The problem is demographics. The average expected lifespan of a 65-year-old has increased by about 50% since 1960 (see cite upthread), while the number of retirees has increased dramatically congruent with the outsize impact of the baby-boomers relative the to the size of the cohorts before and after them.

Inflation on items people really buy on fixed incomes like food, gas, etc. AKA the CPI-U

Unless the purpose would be to return it to the original plan that was passed under FDR. When Social Security was established, life expectancy was about 62, whereas you had to reach 65 to collect.

You can begin collecting social security at 62 today. Depending on your birthday you will fully vest had between 66 and 67 today.

This is incorrect. Life expectancy at birth was that low, but that had a lot to do with high infant and childhood mortality; if you survived into your 60s, you could reasonably expect to live another decade and a half.

For Americans who turned 21 in 1896 (and hence would have turned 65 in 1940), around 54% of men and 60% of women did in fact survive to age 65. In 1940, a 65-year-old man could expect to live another 12.7 years, while females could expect to live another 14.7. There was never an expectation that most people who paid into Social Security would die before collecting.

It’s a good thing that I never said that.

And by the way, when you read the term “life expectancy,” the standard convention is that it is understood to MEAN “at birth” unless otherwise noted. So you reinforced my point while claiming that I am incorrect.

Well then I don’t understand what point you were trying to make. The expectation, the “original plan that was passed under FDR,” was that the majority of people who lived long enough to pay into Social Security would also live long enough to collect. That’s how it worked when SocSec was new, and that’s how it works now, so what would we be “return[ing]” to?

Most of the people whose early deaths brought down life expectancy at birth died in infancy/childhood, and hence never paid into Social Security. Their life and death had no financial impact on Social Security at all.

It’s already been creeping up, and other limits have been put in place. My “full retirement age” is nearly 67; my 6-years-older brother’s was 66. I could still retire at 65 but at a steep cost - that’s one way they can cut SS without “cutting SS”. And if they still allow you to start collecting at age 62, the older your “full retirement age” is, the steeper a cut you get if you take it at age 62.

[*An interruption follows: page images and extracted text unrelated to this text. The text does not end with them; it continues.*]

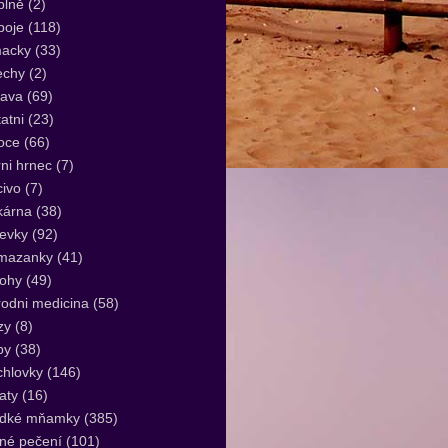
plně
(2)
poje
(118)
acky
(33)
echy
(2)
lava
(69)
atni
(23)
oce
(66)
ni hrnec
(7)
ivo
(7)
kárna
(38)
evky
(92)
mazanky
(41)
lohy
(49)
rodni medicina
(58)
zy
(8)
by
(38)
hlovky
(146)
aty
(16)
adké mňamky
(385)
né pečení
(101)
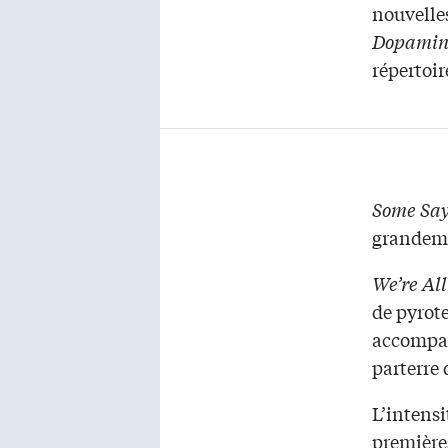
nouvelle
Dopamin
répertoi
Some Say
grandemen
We’re Al
de pyrote
accompagn
parterre 
L’intensi
première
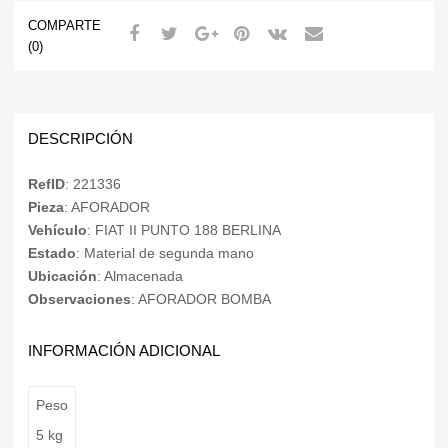
COMPARTE
(0)
DESCRIPCIÓN
RefID
: 221336
Pieza
: AFORADOR
Vehículo
: FIAT II PUNTO 188 BERLINA
Estado
: Material de segunda mano
Ubicación
: Almacenada
Observaciones
: AFORADOR BOMBA
INFORMACIÓN ADICIONAL
Peso
5 kg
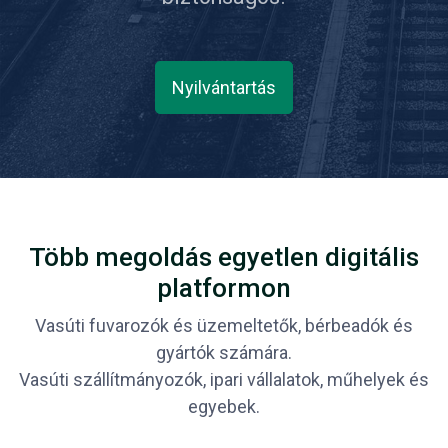
Nyilvántartás
Több megoldás egyetlen digitális
platformon
Vasúti fuvarozók és üzemeltetők, bérbeadók és
gyártók számára.
Vasúti szállítmányozók, ipari vállalatok, műhelyek és
egyebek.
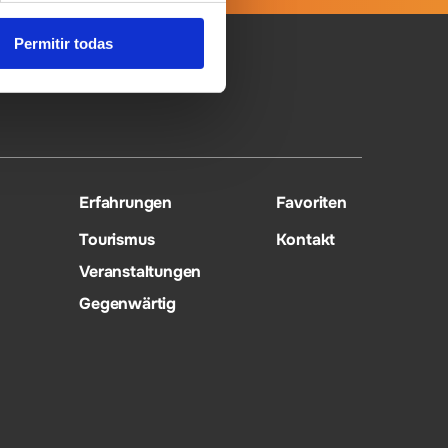
Permitir todas
Erfahrungen
Favoriten
Tourismus
Kontakt
Veranstaltungen
Gegenwärtig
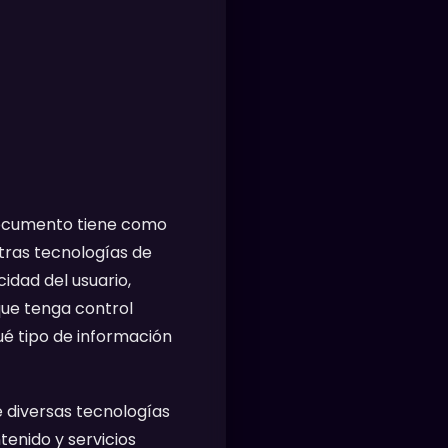
e documento tiene como
tras tecnologías de
idad del usuario,
que tenga control
qué tipo de información
e diversas tecnologías
enido y servicios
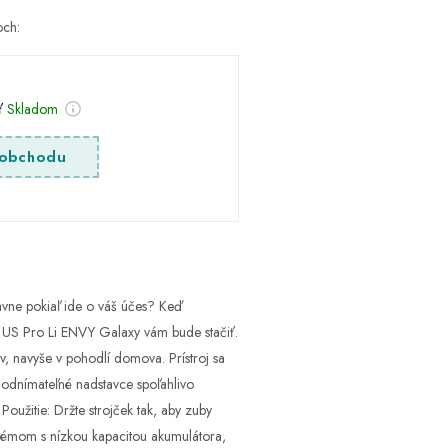
och:
sť
Skladom
obchodu
avne pokiaľ ide o váš účes? Keď
is US Pro Li ENVY Galaxy vám bude stačiť.
v, navyše v pohodlí domova. Prístroj sa
a odnímateľné nadstavce spoľahlivo
Použitie: Držte strojček tak, aby zuby
oblémom s nízkou kapacitou akumulátora,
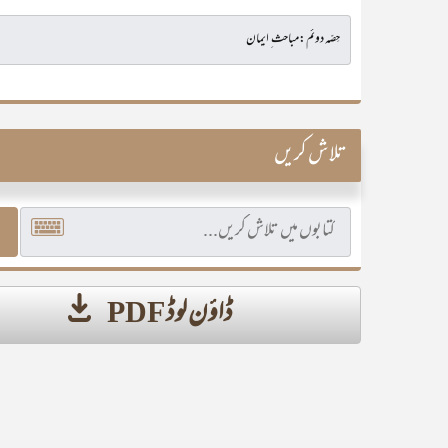
تلاش کریں
ڈاؤن لوڈ PDF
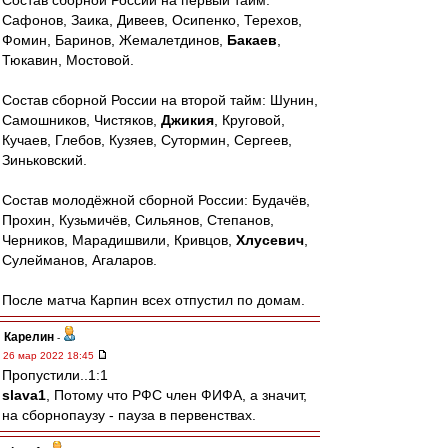
Состав сборной России на первый тайм:
Сафонов, Заика, Дивеев, Осипенко, Терехов,
Фомин, Баринов, Жемалетдинов,
Бакаев
,
Тюкавин, Мостовой.
Состав сборной России на второй тайм: Шунин,
Самошников, Чистяков,
Джикия
, Круговой,
Кучаев, Глебов, Кузяев, Сутормин, Сергеев,
Зиньковский.
Состав молодёжной сборной России: Будачёв,
Прохин, Кузьмичёв, Сильянов, Степанов,
Черников, Марадишвили, Кривцов,
Хлусевич
,
Сулейманов, Агаларов.
После матча Карпин всех отпустил по домам.
Карелин
-
26 мар 2022 18:45
Пропустили..1:1
slava1
, Потому что РФС член ФИФА, а значит,
на сборнопаузу - пауза в первенствах.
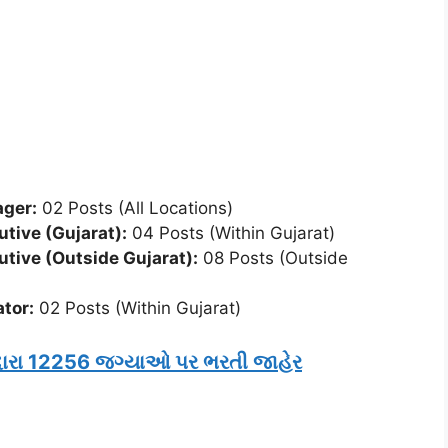
ager:
02 Posts (All Locations)
utive (Gujarat):
04 Posts (Within Gujarat)
utive (Outside Gujarat):
08 Posts (Outside
ator:
02 Posts (Within Gujarat)
્વારા 12256 જગ્યાઓ પર ભરતી જાહેર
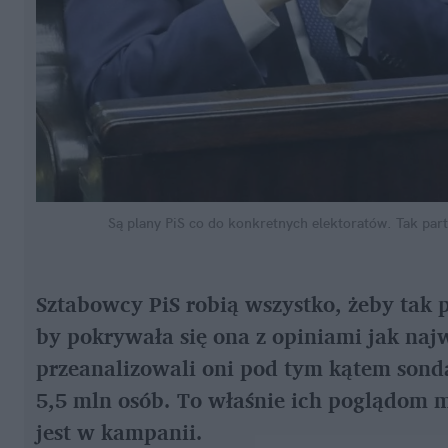
Są plany PiS co do konkretnych elektoratów. Tak part
Sztabowcy PiS robią wszystko, żeby tak 
by pokrywała się ona z opiniami jak naj
przeanalizowali oni pod tym kątem sondaż
5,5 mln osób. To właśnie ich poglądom 
jest w kampanii.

My brother can also claim on his ex-wife’s account (and is doing so, and planning to do so until he turns 70, which allows him to maximize his own benefit - without impacting hers at all). That loophole got closed for people born the year after he was. So one recommended approach that I read about years ago, where one spouse claims on the lower (higher?) earning spouse, at age 62, then holds off on claiming their own until age 70, would not work any more.

I suspect that if the age is raised, it’ll be a gradual thing like what they did with my age group. Anyone born in 1960 or later has a FRA of 67; they might change it to, say, 67y2m for 1960-1963, 67y4m for 1965-1966 and so on.

The other option I heard of, years back, was the thought of basically privatizing it - much as many employers have done with their pension plans: your money goes into a 401(k), as does their contribution; if the plan does well, you do well; if the plan underperforms, well, too bad so sad.

It’s all a giant Ponzi scheme anyway. That money is supposed to be put in trust, but instead it’s being used for ongoing government operations, while the payments are funded with current collections.

Current collections have ALWAYS funded the majority of payments, and that’s the way it was always planned to be from the beginning. However, it has been more than a decade since current collections could fund the entirety of benefits due, so they’ve been cashing in the IOUs in the trust fund. The problem is that all of the IOUs will have been repaid with interest by around 2034, and at that point the trust fund will be empty and current collections still won’t be enough to pay all benefits due.